Of course, I make this complaint knowing that there are people I count among my friends who can't afford to put two beans on the table in the same night. I don't know how to feel about that. I'm reasonably secure in my job, I have a good home, I have roommates with whom to share good times and living expenses, and I'm bitching that I'm not paying off my car enough ahead of schedule. Meanwhile, people I care about are literally starving. Part of me feels really shit-tacular when I think of it that way, but on the other hand, it's not like I haven't been generous. I just wonder if I'm being generous enough. Call it Schindler's Syndrome.

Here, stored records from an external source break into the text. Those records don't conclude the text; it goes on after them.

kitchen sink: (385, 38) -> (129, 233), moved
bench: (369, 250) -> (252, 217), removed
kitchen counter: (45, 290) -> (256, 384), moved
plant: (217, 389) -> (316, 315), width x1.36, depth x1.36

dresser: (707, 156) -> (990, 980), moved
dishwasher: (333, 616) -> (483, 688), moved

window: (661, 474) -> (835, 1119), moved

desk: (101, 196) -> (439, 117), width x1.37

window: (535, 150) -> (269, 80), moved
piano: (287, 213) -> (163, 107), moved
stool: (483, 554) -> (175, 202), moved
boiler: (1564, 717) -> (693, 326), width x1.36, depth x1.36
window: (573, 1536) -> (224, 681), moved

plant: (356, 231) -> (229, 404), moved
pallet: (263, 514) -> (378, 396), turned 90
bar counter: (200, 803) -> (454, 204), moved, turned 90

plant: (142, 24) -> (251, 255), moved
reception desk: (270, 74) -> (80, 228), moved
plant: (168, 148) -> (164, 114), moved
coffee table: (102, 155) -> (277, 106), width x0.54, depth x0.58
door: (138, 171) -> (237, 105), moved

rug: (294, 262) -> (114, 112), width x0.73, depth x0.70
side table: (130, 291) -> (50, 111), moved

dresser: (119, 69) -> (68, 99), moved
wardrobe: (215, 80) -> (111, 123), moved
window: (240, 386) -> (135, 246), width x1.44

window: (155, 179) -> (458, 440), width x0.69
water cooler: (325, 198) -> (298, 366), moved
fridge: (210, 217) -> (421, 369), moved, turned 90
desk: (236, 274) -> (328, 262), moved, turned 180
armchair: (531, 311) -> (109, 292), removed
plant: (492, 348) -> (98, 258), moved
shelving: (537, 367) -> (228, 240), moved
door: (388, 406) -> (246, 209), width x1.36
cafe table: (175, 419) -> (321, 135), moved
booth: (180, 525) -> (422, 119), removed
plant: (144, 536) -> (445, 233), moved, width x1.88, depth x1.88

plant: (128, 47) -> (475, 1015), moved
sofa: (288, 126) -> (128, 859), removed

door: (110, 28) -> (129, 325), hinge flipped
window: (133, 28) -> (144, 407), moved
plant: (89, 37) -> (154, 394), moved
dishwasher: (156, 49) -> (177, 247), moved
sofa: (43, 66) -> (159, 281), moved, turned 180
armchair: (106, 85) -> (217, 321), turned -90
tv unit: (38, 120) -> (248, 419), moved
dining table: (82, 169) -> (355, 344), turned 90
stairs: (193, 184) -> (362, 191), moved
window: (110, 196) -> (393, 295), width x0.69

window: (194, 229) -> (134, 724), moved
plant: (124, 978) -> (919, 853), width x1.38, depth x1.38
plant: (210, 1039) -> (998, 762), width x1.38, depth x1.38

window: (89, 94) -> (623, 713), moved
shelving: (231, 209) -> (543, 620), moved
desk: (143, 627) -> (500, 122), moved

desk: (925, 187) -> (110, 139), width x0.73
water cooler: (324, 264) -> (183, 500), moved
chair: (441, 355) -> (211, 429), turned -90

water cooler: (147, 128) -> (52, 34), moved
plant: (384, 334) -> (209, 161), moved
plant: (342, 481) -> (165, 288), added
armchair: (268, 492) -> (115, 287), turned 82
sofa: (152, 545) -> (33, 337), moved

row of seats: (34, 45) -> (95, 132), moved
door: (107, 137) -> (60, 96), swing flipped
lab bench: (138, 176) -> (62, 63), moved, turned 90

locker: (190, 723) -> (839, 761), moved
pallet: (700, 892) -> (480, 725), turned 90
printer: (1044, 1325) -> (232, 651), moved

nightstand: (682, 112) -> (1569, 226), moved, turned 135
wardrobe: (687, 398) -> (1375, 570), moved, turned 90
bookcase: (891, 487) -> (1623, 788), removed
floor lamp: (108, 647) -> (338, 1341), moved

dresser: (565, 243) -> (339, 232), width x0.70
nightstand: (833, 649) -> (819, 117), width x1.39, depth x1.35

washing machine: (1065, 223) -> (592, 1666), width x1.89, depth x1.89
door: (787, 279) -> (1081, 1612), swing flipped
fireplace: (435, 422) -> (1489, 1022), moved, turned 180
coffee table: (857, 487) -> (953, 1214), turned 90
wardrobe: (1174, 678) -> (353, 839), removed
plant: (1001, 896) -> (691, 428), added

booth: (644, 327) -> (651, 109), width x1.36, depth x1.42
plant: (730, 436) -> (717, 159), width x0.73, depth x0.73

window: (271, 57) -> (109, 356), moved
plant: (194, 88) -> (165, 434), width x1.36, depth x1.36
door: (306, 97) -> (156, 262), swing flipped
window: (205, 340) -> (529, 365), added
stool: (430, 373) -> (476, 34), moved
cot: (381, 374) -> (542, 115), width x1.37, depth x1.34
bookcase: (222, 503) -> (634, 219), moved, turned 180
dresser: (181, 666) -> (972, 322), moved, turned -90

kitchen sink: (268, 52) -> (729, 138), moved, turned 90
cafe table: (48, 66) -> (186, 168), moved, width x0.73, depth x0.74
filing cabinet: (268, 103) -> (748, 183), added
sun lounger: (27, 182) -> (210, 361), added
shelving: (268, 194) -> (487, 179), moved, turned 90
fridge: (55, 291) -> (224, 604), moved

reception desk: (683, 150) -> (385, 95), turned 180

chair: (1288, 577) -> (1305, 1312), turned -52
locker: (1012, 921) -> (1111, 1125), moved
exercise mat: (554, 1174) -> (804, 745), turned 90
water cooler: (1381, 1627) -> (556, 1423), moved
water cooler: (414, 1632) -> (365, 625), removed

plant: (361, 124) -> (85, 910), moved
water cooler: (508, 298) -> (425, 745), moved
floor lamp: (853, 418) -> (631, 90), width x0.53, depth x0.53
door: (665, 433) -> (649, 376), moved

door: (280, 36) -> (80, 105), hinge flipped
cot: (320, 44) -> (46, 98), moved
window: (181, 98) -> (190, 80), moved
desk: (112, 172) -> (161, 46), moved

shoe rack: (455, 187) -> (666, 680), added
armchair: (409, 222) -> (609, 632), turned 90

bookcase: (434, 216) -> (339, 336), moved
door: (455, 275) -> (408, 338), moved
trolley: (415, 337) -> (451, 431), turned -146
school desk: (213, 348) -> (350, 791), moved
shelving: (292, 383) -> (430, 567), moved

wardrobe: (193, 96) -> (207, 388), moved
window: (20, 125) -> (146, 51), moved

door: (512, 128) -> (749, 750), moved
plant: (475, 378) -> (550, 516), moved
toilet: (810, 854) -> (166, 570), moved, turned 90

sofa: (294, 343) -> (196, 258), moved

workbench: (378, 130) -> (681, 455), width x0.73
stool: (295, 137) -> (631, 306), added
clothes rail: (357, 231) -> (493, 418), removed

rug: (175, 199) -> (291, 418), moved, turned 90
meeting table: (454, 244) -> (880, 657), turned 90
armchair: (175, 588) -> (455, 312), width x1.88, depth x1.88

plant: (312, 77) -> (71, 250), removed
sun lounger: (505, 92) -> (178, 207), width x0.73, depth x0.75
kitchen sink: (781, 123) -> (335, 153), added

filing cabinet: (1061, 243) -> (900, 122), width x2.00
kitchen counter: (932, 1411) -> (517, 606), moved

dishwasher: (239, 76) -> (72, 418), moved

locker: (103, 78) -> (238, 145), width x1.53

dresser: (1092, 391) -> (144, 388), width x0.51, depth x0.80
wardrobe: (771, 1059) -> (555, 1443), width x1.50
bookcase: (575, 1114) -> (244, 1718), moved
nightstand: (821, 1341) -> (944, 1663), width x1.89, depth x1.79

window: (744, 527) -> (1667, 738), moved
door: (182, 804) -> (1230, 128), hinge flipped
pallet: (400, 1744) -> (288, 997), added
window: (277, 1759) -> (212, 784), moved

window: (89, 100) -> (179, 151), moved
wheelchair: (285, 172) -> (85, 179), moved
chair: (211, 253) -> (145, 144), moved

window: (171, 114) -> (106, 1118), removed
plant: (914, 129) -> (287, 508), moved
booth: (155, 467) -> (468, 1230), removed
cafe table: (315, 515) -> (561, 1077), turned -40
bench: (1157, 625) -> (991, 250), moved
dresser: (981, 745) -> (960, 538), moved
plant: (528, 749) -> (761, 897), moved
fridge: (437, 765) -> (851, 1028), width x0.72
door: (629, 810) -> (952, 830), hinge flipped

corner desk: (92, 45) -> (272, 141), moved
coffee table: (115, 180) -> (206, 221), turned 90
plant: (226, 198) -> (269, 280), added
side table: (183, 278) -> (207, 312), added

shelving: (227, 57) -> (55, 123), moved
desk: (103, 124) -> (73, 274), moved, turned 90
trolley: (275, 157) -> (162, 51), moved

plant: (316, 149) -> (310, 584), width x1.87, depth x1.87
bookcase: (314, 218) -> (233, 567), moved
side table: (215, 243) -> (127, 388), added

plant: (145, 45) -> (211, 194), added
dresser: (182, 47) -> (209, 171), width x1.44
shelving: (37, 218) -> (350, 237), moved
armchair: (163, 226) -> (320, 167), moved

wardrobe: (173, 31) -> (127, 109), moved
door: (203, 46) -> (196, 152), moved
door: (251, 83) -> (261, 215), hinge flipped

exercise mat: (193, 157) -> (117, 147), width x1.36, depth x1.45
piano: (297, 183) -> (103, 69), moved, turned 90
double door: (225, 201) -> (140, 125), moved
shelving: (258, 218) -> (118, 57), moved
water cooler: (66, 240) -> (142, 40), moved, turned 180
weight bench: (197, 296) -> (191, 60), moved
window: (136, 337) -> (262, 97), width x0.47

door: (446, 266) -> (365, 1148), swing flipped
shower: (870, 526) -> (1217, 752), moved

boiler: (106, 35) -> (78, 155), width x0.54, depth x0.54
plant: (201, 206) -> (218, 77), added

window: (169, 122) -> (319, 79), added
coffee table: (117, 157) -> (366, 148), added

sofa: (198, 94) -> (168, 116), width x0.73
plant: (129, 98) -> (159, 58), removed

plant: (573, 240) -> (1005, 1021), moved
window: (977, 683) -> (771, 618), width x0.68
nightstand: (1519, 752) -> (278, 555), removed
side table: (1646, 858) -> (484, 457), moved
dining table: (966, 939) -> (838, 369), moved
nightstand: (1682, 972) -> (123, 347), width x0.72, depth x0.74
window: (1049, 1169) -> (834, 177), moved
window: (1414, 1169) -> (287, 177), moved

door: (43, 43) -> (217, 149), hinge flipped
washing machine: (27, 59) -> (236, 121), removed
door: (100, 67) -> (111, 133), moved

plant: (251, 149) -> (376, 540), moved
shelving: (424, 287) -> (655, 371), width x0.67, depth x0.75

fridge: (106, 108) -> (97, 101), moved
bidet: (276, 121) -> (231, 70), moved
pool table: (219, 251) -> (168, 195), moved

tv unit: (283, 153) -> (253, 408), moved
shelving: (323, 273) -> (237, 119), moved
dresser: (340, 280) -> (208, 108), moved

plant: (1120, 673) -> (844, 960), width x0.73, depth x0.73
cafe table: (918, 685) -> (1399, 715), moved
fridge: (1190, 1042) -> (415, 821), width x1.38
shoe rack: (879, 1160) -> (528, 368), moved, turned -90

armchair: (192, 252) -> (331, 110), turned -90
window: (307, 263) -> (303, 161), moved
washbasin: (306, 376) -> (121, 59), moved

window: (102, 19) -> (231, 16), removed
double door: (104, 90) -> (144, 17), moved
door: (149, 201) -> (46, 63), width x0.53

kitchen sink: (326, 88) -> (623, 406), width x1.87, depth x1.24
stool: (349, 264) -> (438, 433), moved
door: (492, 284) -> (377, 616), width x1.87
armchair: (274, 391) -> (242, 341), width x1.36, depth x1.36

In more cheerful news, I'm slowly adding the back entries from my old website to the Ranch. I did a large lump and then stalled for a while, but I haven't forgotten. Nor, for that matter, have I forgotten the Nail, but it too has languished. Most of Fathera and the end of Ertera goes into preparation for the holidays, and frankly while Jessie's out of town my energy levels are usually pretty low anyway. Plus, work's been a beast through various on-call shifts and teammate vacations, so most nights I've come home, fought crime for a few hours, and then called it a day, when I could sleep at all. Bombarding hordes from towers has sucked up large chunks of my time as well. Plus, starting in the near future, I'm going to be helping to organize a puzzling event to be held in the spring, and somehow on top of all of this I have to help prep for All Fur Fun at the same time.

What I really need is a twenty-eight hour day and a nine-day week.

Is it any wonder I'm not crazy? Is it any wonder I'm sane at all?